Sunday Sermons

Epiphany 2018: Our Expectations

It is perhaps a good time to think about expectations for the year ahead .. what are you expecting from the coming year. In particular this morning I want to ask what are you expecting in the context of the church here in our villages and communities? What should we expect in 2018?

Perhaps it feels good to think about this .. or perhaps you fear the worst .. perhaps it brings excitement or dread .. whatever we feel the season of Epiphany reminds us that we as the church are called to be those who lift our heads in expectation. To look beyond our navel and to gaze rather into the future through the lens of God’s promises and our prayers.

Epiphany is all about expectation and getting this right. Because getting our expectations wrong can be a source of much frustration and anxiety and pain just as much as getting them right can be a source of fulfilment and joy. If our expectations are met great peace and comfort come from this.

Our passages from scripture this morning show us how we can get it right and wrong in relation to what god promises us. In Psalm 72 we have one of the passages on which the Jewish people had built their expectations on a coming King .. a promised Messiah. Did you see that in the Psalm …

God promises Israel a King on the same throne of David and of him it says .. read v 8-15

This promise of a King in the Psalms leads both the Wise men from the East and King Herod to take actions in their own lives hundreds of years later. Matthew tells us how the story unfolds.
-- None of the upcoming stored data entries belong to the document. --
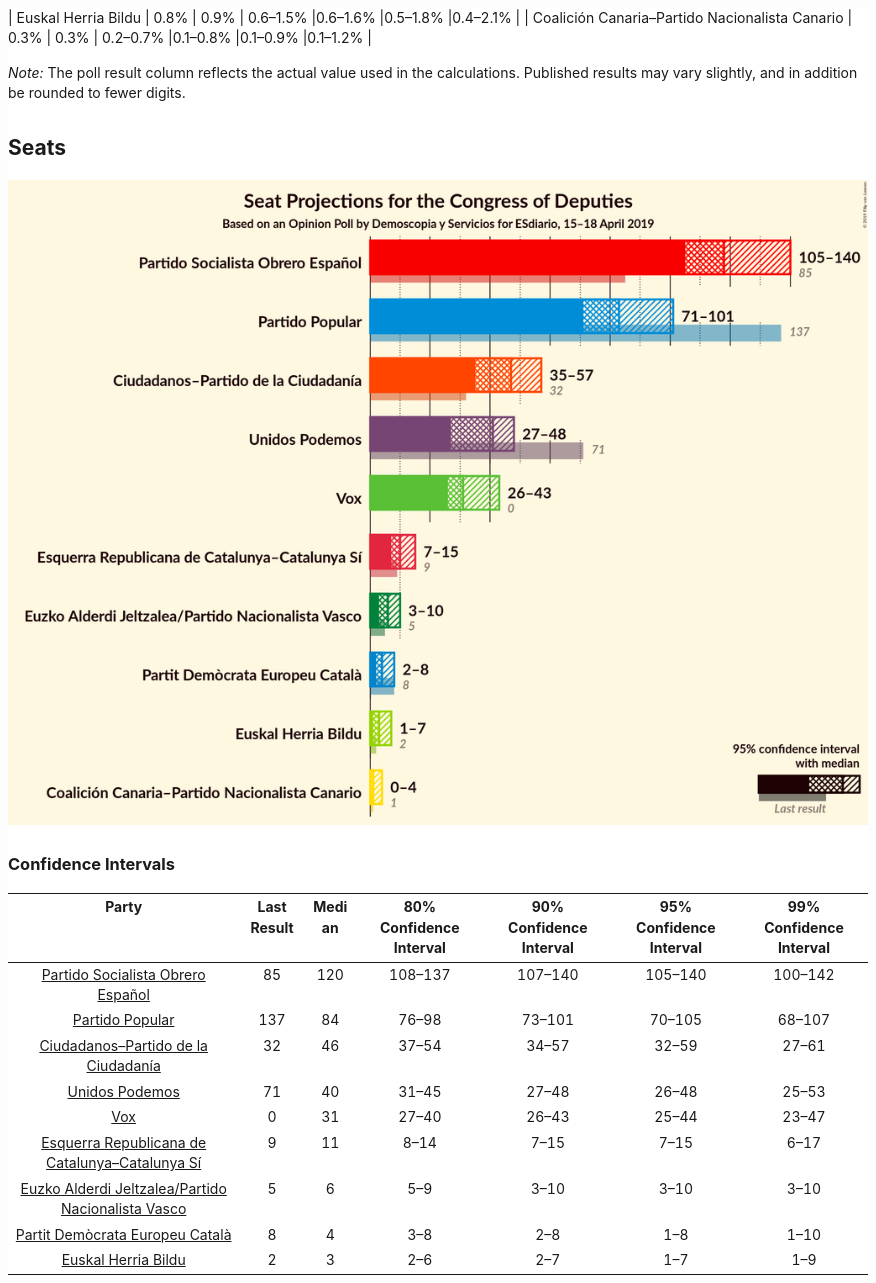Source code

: | Euskal Herria Bildu | 0.8% | 0.9% | 0.6–1.5% |0.6–1.6% |0.5–1.8% |0.4–2.1% |
| Coalición Canaria–Partido Nacionalista Canario | 0.3% | 0.3% | 0.2–0.7% |0.1–0.8% |0.1–0.9% |0.1–1.2% |

*Note:* The poll result column reflects the actual value used in the calculations. Published results may vary slightly, and in addition be rounded to fewer digits.

## Seats

![Graph with seats not yet produced](2019-04-18-DemoscopiayServicios-seats.png "Seats")

### Confidence Intervals

| Party | Last Result | Median | 80% Confidence Interval | 90% Confidence Interval | 95% Confidence Interval | 99% Confidence Interval |
|:-----:|:-----------:|:------:|:-----------------------:|:-----------------------:|:-----------------------:|:-----------------------:|
| <a href="#partido-socialista-obrero-español">Partido Socialista Obrero Español</a> | 85 | 120 | 108–137 |107–140 |105–140 |100–142 |
| <a href="#partido-popular">Partido Popular</a> | 137 | 84 | 76–98 |73–101 |70–105 |68–107 |
| <a href="#ciudadanos–partido-de-la-ciudadanía">Ciudadanos–Partido de la Ciudadanía</a> | 32 | 46 | 37–54 |34–57 |32–59 |27–61 |
| <a href="#unidos-podemos">Unidos Podemos</a> | 71 | 40 | 31–45 |27–48 |26–48 |25–53 |
| <a href="#vox">Vox</a> | 0 | 31 | 27–40 |26–43 |25–44 |23–47 |
| <a href="#esquerra-republicana-de-catalunya–catalunya-sí">Esquerra Republicana de Catalunya–Catalunya Sí</a> | 9 | 11 | 8–14 |7–15 |7–15 |6–17 |
| <a href="#euzko-alderdi-jeltzalea/partido-nacionalista-vasco">Euzko Alderdi Jeltzalea/Partido Nacionalista Vasco</a> | 5 | 6 | 5–9 |3–10 |3–10 |3–10 |
| <a href="#partit-demòcrata-europeu-català">Partit Demòcrata Europeu Català</a> | 8 | 4 | 3–8 |2–8 |1–8 |1–10 |
| <a href="#euskal-herria-bildu">Euskal Herria Bildu</a> | 2 | 3 | 2–6 |2–7 |1–7 |1–9 |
The Wise men take the later part of the prophecy to be important as they seek to come and bless and worship and give gifts to the promised King and Messiah. Their expectation is that there is one coming who they should pay homage too … and so they spend their lives in expectation .. making a journey in hope of expectation fulfilled in their lives as they do indeed pay homage and give gifts to the King of the Jews who is this child Messiah.

Herod on the other hand looks at the Jewish promise of a King as a threat. He perhaps reads the other verses of the Psalm as an indication of a political challenge. The Jews are expecting someone to come and free them from oppression .. and he is the oppressor!! So he acts out his fears in the worst possible way to eliminate the innocent children in Israel.
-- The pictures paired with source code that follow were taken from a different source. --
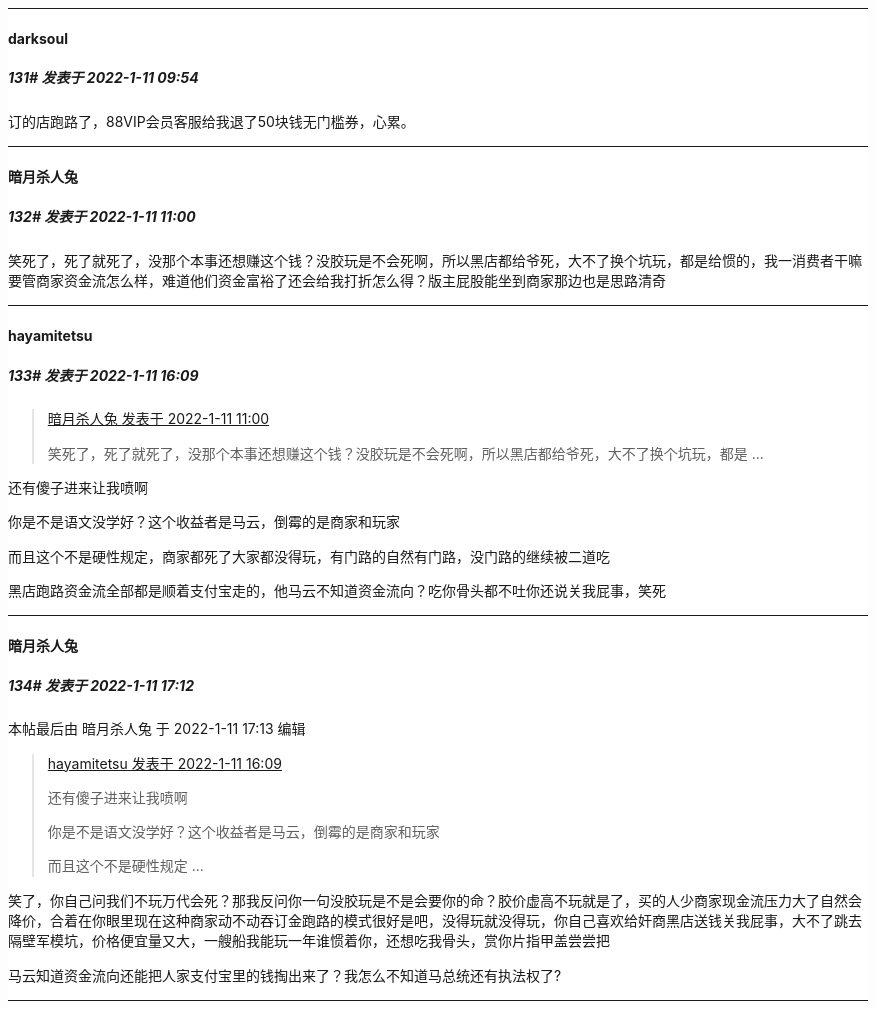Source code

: 

*****

####  darksoul  
##### 131#       发表于 2022-1-11 09:54

订的店跑路了，88VIP会员客服给我退了50块钱无门槛券，心累。



*****

####  暗月杀人兔  
##### 132#       发表于 2022-1-11 11:00

笑死了，死了就死了，没那个本事还想赚这个钱？没胶玩是不会死啊，所以黑店都给爷死，大不了换个坑玩，都是给惯的，我一消费者干嘛要管商家资金流怎么样，难道他们资金富裕了还会给我打折怎么得？版主屁股能坐到商家那边也是思路清奇



*****

####  hayamitetsu  
##### 133#       发表于 2022-1-11 16:09

<blockquote><a href="httphttps://bbs.saraba1st.com/2b/forum.php?mod=redirect&amp;goto=findpost&amp;pid=54244258&amp;ptid=2044883" target="_blank">暗月杀人兔 发表于 2022-1-11 11:00</a>

笑死了，死了就死了，没那个本事还想赚这个钱？没胶玩是不会死啊，所以黑店都给爷死，大不了换个坑玩，都是 ...</blockquote>
还有傻子进来让我喷啊

你是不是语文没学好？这个收益者是马云，倒霉的是商家和玩家

而且这个不是硬性规定，商家都死了大家都没得玩，有门路的自然有门路，没门路的继续被二道吃

黑店跑路资金流全部都是顺着支付宝走的，他马云不知道资金流向？吃你骨头都不吐你还说关我屁事，笑死



*****

####  暗月杀人兔  
##### 134#       发表于 2022-1-11 17:12

 本帖最后由 暗月杀人兔 于 2022-1-11 17:13 编辑 
<blockquote><a href="httphttps://bbs.saraba1st.com/2b/forum.php?mod=redirect&amp;goto=findpost&amp;pid=54248267&amp;ptid=2044883" target="_blank">hayamitetsu 发表于 2022-1-11 16:09</a>

还有傻子进来让我喷啊

你是不是语文没学好？这个收益者是马云，倒霉的是商家和玩家

而且这个不是硬性规定 ...</blockquote>
笑了，你自己问我们不玩万代会死？那我反问你一句没胶玩是不是会要你的命？胶价虚高不玩就是了，买的人少商家现金流压力大了自然会降价，合着在你眼里现在这种商家动不动吞订金跑路的模式很好是吧，没得玩就没得玩，你自己喜欢给奸商黑店送钱关我屁事，大不了跳去隔壁军模坑，价格便宜量又大，一艘船我能玩一年谁惯着你，还想吃我骨头，赏你片指甲盖尝尝把

马云知道资金流向还能把人家支付宝里的钱掏出来了？我怎么不知道马总统还有执法权了?

*****
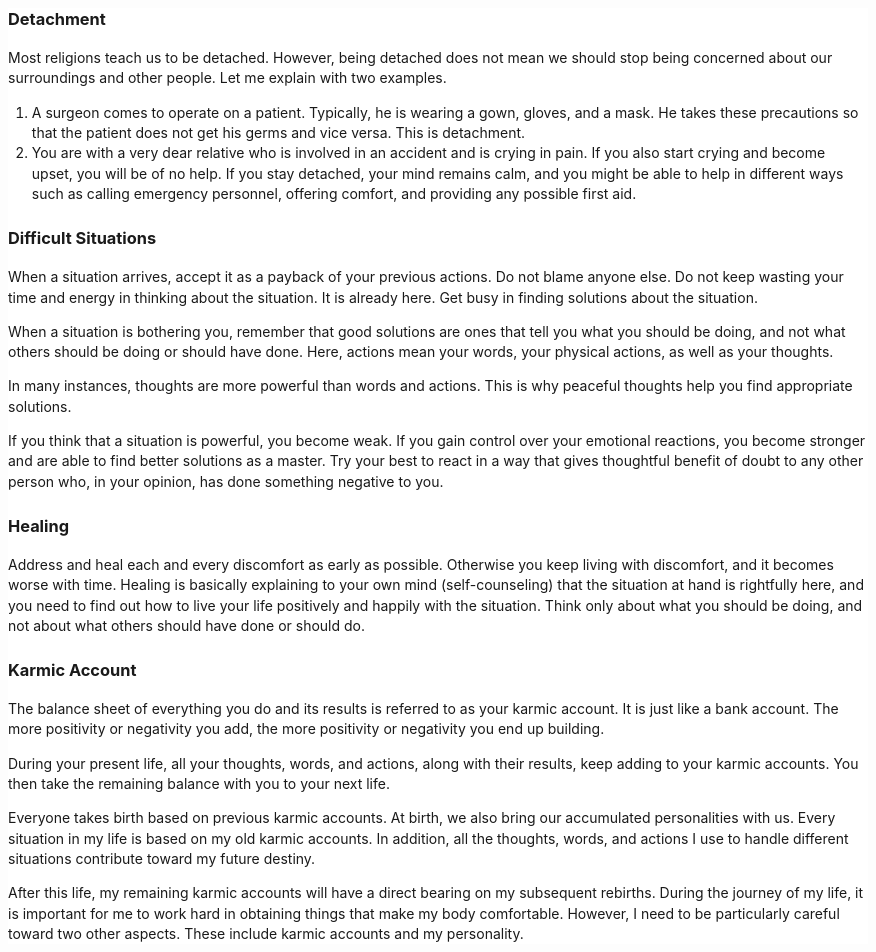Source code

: ### Detachment
Most religions teach us to be detached. However, being detached does not mean we should stop being concerned about our surroundings and other people. Let me explain with two examples.
1. A surgeon comes to operate on a patient. Typically, he is wearing a gown, gloves, and a mask. He takes these precautions so that the patient does not get his germs and vice versa. This is detachment.
2. You are with a very dear relative who is involved in an accident and is crying in pain. If you also start crying and become upset, you will be of no help. If you stay detached, your mind remains calm, and you might be able to help in different ways such as calling emergency personnel, offering comfort, and providing any possible first aid.

### Difficult Situations
When a situation arrives, accept it as a payback of your previous actions. Do not blame anyone else. Do not keep wasting your time and energy in thinking about the situation. It is already here. Get busy in finding solutions about the situation.

When a situation is bothering you, remember that good solutions are ones that tell you what you should be doing, and not what others should be doing or should have done. Here, actions mean your words, your physical actions, as well as your thoughts. 

In many instances, thoughts are more powerful than words and actions. This is why peaceful thoughts help you find appropriate solutions.

If you think that a situation is powerful, you become weak. If you gain control over your emotional reactions, you become stronger and are able to find better solutions as a master. Try your best to react in a way that gives thoughtful benefit of doubt to any other person who, in your opinion, has done something negative to you.

### Healing
Address and heal each and every discomfort as early as possible. Otherwise you keep living with discomfort, and it becomes worse with time. Healing is basically explaining to your own mind (self-counseling) that the situation at hand is rightfully here, and you need to find out how to live your life positively and happily with the situation. Think only about what you should be doing, and not about what others should have done or should do.

### Karmic Account
The balance sheet of everything you do and its results is referred to as your karmic account. It is just like a bank account. The more positivity or negativity you add, the more positivity or negativity you end up building.

During your present life, all your thoughts, words, and actions, along with their results, keep adding to your karmic accounts. You then take the remaining balance with you to your next life.

Everyone takes birth based on previous karmic accounts. At birth, we also bring our accumulated personalities with us. Every situation in my life is based on my old karmic accounts. In addition, all the thoughts, words, and actions I use to handle different situations contribute toward my future destiny. 

After this life, my remaining karmic accounts will have a direct bearing on my subsequent rebirths. During the journey of my life, it is important for me to work hard in obtaining things that make my body comfortable. However, I need to be particularly careful toward two other aspects. These include karmic accounts and my personality.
So we are shown in this passage from Matthew that what we expect from God has a massive impact on how we act in our lives. If we fear the future we can display the panic of a cornered animal lashing out and attacking those around us. We should always remember this when we ourselves are on the receiving end of those who lash out and hurt us .. it is often because they are afraid or expecting the worst.

But if we see hope in the future we like the wise men will be prepared to journey day and night, tirelessly riding into the future because we are expecting to find God there ahead of us ..  fulfilling a plan set out before the foundation of the world.

What is your hope and your vision for 2018? How are each of us going to be involved in fulfilling that vision? Ask yourself in the quiet how God might intend you to journey through the coming year? What are we expecting to happen in our worship and community life? Without thinking about this it seems to me we might fall short or indeed miss the point of gathering and worshipping this year. So let us gaze forward and set our expectations like stars in a dark sky as the church of God in this place in this moment.